▸ **WRITTEN TASK**:
Pull out every line of the data below that contains the string "COPY". Case counts.

[Stored entries]
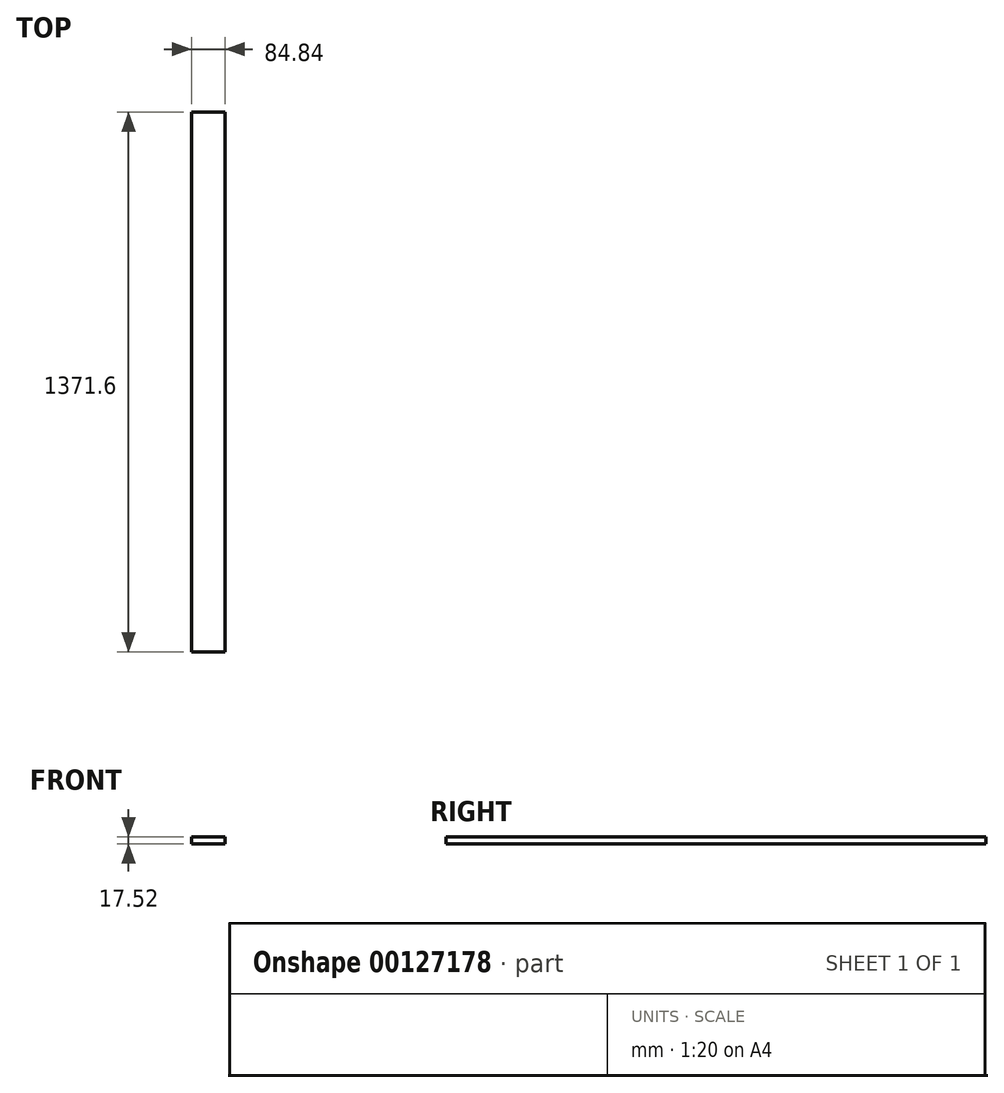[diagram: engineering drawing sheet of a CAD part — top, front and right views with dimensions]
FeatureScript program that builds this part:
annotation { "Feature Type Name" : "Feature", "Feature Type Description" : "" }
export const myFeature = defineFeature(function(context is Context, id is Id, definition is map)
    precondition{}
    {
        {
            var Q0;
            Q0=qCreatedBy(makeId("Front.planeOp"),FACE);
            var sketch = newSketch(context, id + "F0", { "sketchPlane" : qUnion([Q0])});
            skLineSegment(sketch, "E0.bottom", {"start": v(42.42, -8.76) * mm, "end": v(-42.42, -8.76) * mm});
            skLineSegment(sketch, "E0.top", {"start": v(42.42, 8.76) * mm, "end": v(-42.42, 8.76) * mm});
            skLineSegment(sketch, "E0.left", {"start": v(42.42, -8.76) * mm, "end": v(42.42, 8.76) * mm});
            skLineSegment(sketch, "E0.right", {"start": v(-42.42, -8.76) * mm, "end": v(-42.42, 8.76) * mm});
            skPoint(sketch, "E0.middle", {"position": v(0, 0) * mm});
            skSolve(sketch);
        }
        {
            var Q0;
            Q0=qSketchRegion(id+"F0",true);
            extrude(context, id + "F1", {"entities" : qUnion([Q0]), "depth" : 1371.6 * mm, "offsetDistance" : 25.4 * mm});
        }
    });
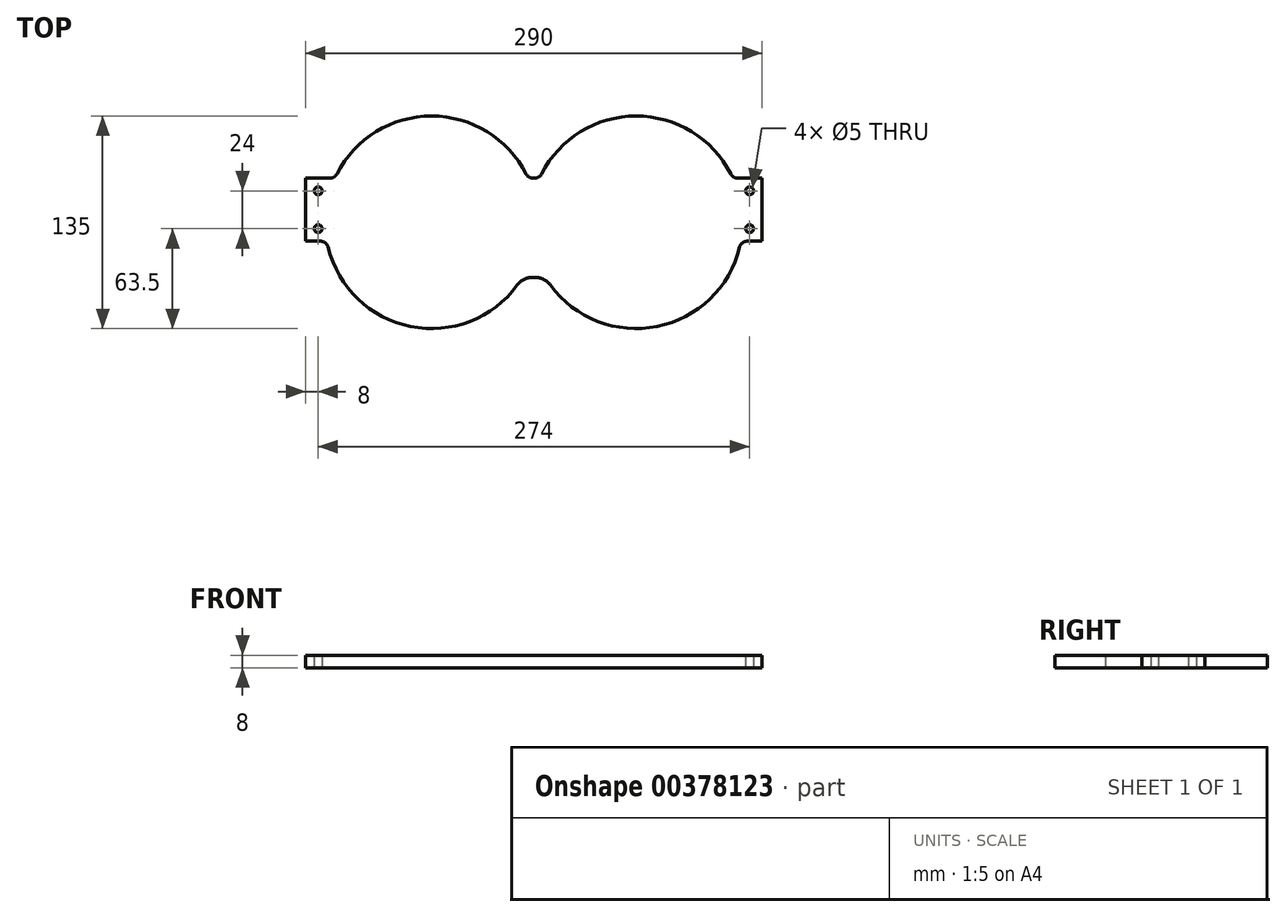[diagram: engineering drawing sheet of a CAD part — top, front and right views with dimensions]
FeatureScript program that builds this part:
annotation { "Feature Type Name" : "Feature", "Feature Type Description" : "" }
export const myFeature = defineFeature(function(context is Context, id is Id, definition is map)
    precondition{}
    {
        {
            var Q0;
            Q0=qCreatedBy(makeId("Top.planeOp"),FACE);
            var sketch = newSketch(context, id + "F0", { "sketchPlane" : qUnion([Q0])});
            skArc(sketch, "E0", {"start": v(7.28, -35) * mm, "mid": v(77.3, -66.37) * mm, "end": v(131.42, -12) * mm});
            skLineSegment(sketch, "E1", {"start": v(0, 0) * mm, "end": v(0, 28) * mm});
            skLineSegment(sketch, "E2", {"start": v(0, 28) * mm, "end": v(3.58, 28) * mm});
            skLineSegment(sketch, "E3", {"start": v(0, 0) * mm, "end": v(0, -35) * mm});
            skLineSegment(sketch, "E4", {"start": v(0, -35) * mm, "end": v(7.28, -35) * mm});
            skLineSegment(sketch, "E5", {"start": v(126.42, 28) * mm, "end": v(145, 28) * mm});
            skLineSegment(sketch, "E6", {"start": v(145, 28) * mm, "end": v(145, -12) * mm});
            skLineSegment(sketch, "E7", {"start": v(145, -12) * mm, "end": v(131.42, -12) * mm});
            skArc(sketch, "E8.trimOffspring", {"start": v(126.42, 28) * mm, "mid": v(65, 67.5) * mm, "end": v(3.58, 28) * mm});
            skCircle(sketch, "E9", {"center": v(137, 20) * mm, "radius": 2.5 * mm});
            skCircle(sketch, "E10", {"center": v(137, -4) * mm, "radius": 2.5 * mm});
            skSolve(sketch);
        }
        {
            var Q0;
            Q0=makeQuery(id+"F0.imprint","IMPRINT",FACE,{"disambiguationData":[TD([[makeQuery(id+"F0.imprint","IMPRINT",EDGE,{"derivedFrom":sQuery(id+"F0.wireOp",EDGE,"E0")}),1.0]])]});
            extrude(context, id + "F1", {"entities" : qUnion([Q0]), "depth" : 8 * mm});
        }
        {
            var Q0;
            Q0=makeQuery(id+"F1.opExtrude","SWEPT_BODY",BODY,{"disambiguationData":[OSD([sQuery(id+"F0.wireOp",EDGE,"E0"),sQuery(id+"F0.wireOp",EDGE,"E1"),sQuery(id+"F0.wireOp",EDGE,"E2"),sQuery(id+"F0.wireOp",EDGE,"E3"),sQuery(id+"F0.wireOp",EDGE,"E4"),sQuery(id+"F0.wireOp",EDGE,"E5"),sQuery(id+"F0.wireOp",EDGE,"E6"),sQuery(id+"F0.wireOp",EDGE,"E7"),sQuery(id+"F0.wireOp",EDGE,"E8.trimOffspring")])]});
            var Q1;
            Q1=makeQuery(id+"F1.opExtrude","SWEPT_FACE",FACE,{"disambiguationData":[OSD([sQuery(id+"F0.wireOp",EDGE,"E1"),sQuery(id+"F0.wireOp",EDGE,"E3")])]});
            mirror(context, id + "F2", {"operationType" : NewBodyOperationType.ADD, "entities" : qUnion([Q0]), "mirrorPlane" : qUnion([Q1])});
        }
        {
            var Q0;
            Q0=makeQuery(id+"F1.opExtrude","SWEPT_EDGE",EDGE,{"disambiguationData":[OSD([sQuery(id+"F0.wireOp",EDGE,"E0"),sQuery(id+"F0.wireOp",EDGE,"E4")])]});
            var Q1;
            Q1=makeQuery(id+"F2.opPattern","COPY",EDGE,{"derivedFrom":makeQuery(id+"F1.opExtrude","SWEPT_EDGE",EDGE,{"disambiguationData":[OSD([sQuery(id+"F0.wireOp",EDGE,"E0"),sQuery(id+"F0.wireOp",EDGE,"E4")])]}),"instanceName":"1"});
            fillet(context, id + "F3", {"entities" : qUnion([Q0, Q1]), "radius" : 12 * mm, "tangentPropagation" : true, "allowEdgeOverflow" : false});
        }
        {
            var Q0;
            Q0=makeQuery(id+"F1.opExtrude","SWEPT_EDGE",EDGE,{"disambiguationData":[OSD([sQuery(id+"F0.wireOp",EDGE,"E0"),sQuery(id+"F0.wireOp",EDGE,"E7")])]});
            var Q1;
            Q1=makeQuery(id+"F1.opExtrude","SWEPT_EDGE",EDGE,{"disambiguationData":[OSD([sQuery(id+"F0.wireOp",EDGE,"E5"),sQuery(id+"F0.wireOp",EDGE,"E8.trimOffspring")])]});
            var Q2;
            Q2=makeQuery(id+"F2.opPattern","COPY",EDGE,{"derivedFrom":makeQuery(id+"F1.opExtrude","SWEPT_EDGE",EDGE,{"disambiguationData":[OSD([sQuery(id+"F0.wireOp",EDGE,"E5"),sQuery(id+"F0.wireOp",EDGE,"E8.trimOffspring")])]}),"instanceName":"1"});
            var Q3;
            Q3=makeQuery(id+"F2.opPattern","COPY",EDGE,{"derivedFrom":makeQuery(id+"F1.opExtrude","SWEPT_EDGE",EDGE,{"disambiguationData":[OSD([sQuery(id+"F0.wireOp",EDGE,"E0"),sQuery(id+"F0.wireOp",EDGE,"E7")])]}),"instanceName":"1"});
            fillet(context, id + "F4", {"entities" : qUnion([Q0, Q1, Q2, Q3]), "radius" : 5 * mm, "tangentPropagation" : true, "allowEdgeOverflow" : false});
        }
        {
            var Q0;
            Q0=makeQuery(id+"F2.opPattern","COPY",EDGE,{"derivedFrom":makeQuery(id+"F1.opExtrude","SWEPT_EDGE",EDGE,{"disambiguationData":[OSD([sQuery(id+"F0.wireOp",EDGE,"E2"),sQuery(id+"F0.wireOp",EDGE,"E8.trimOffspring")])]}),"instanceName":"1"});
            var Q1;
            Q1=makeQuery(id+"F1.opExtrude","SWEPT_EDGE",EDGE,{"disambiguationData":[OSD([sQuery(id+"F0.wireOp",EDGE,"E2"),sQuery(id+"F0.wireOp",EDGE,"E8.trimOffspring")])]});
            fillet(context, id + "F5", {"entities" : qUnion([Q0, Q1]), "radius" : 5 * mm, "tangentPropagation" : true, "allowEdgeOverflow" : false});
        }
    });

▸ **CORRECT OUTPUT**:
            Q1=makeQuery(id+"F2.opPattern","COPY",EDGE,{"derivedFrom":makeQuery(id+"F1.opExtrude","SWEPT_EDGE",EDGE,{"disambiguationData":[OSD([sQuery(id+"F0.wireOp",EDGE,"E0"),sQuery(id+"F0.wireOp",EDGE,"E4")])]}),"instanceName":"1"});
            Q2=makeQuery(id+"F2.opPattern","COPY",EDGE,{"derivedFrom":makeQuery(id+"F1.opExtrude","SWEPT_EDGE",EDGE,{"disambiguationData":[OSD([sQuery(id+"F0.wireOp",EDGE,"E5"),sQuery(id+"F0.wireOp",EDGE,"E8.trimOffspring")])]}),"instanceName":"1"});
            Q3=makeQuery(id+"F2.opPattern","COPY",EDGE,{"derivedFrom":makeQuery(id+"F1.opExtrude","SWEPT_EDGE",EDGE,{"disambiguationData":[OSD([sQuery(id+"F0.wireOp",EDGE,"E0"),sQuery(id+"F0.wireOp",EDGE,"E7")])]}),"instanceName":"1"});
            Q0=makeQuery(id+"F2.opPattern","COPY",EDGE,{"derivedFrom":makeQuery(id+"F1.opExtrude","SWEPT_EDGE",EDGE,{"disambiguationData":[OSD([sQuery(id+"F0.wireOp",EDGE,"E2"),sQuery(id+"F0.wireOp",EDGE,"E8.trimOffspring")])]}),"instanceName":"1"});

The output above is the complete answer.